#### Page extract

Working with Claude Code
See WORKFLOW.md for the complete flow from idea to implementation.
Best Practices
- One active plan at a time - finish before starting another
- Small phases - easier to validate and recover from errors
- Specific tasks - "Update line 42 in manifests/xyz.yaml" not "Fix the thing"
- Runnable validation - commands, not descriptions
- Update as you go - the plan is the source of truth
- Keep completed plans - they're documentation
- Check existing lib/ before creating new code - see Library Reuse Rules below
Library Reuse Rules
CRITICAL: Before writing any new code in provision-host/uis/lib/, you MUST:
1. Check Existing Libraries
Review these files for existing functionality:
| Library | Purpose |
|---|---|
paths.sh | All path detection - TEMPLATES_DIR, EXTEND_DIR, SECRETS_DIR, etc. |
utilities.sh | Base utilities - get_base_path(), die(), config_* functions |
logging.sh | All logging - log_info(), log_error(), print_section() |
first-run.sh | Initialization - check_first_run(), generate_ssh_keys() |
2. Use Existing Functions
DO NOT create duplicate path functions. Use paths.sh:
# Good - use paths.sh functions
source "$LIB_DIR/paths.sh"

########

▶ Activity list
**1.** In the Claude Code workflow notes, which library file provides the logging functions such as log_info() and log_error()?
**2.** Carry the Claude Code workflow notes forward, starting right after the line that sources paths.sh.

#### Entries supplied

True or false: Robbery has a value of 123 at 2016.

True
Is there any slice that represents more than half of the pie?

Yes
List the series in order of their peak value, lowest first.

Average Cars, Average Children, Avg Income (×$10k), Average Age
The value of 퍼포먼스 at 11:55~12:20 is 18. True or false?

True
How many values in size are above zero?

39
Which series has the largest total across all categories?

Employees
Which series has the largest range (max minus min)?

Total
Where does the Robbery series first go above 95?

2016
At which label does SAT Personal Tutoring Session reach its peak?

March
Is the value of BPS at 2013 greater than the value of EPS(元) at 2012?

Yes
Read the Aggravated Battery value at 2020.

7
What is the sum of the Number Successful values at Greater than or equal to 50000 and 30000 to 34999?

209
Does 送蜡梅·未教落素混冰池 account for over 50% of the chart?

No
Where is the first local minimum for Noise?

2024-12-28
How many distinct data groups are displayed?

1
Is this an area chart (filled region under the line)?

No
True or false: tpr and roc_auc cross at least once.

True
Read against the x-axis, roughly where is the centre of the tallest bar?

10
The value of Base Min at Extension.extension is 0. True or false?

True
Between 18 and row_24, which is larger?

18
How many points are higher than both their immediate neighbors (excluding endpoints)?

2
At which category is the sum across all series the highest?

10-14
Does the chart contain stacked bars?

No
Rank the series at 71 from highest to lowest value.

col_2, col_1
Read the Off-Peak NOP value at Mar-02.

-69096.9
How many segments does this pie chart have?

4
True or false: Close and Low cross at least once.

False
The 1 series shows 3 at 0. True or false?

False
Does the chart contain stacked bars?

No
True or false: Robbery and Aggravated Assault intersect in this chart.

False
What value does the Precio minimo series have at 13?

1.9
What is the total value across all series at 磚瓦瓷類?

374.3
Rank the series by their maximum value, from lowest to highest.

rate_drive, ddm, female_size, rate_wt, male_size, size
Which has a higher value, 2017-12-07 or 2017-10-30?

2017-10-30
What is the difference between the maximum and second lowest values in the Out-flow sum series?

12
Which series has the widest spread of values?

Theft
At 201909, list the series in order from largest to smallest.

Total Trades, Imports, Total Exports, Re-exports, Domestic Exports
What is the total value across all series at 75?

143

########

▶ Results
**1.** logging.sh

**2.**
templates_dir=$(get_templates_dir)
secrets_dir=$(get_secrets_dir)
# Bad - creating your own path detection
_my_detect_templates_dir() { ... } # WRONG!
3. If New Functionality is Needed
Ask these questions before creating new functions:
- Does this already exist in another library?
- Should this be added to an existing library instead?
- Will multiple libraries need this? → Add to shared library
- Is this truly specific to this feature? → OK to add locally
4. Centralized Path Functions
All paths are managed by paths.sh. Available functions:
get_templates_dir() # provision-host/uis/templates/
get_extend_dir() # .uis.extend/
get_secrets_dir() # .uis.secrets/
get_services_dir() # provision-host/uis/services/
get_tools_dir() # provision-host/uis/tools/
get_hosts_templates_dir() # templates/uis.extend/hosts/
get_secrets_templates_dir() # templates/uis.secrets/
get_cloud_init_templates_dir() # templates/ubuntu-cloud-init/
Why This Matters
Code duplication leads to:
- Inconsistent behavior (different functions return different values)
- Maintenance burden (fix bugs in multiple places)
- Confusion (which function should I use?)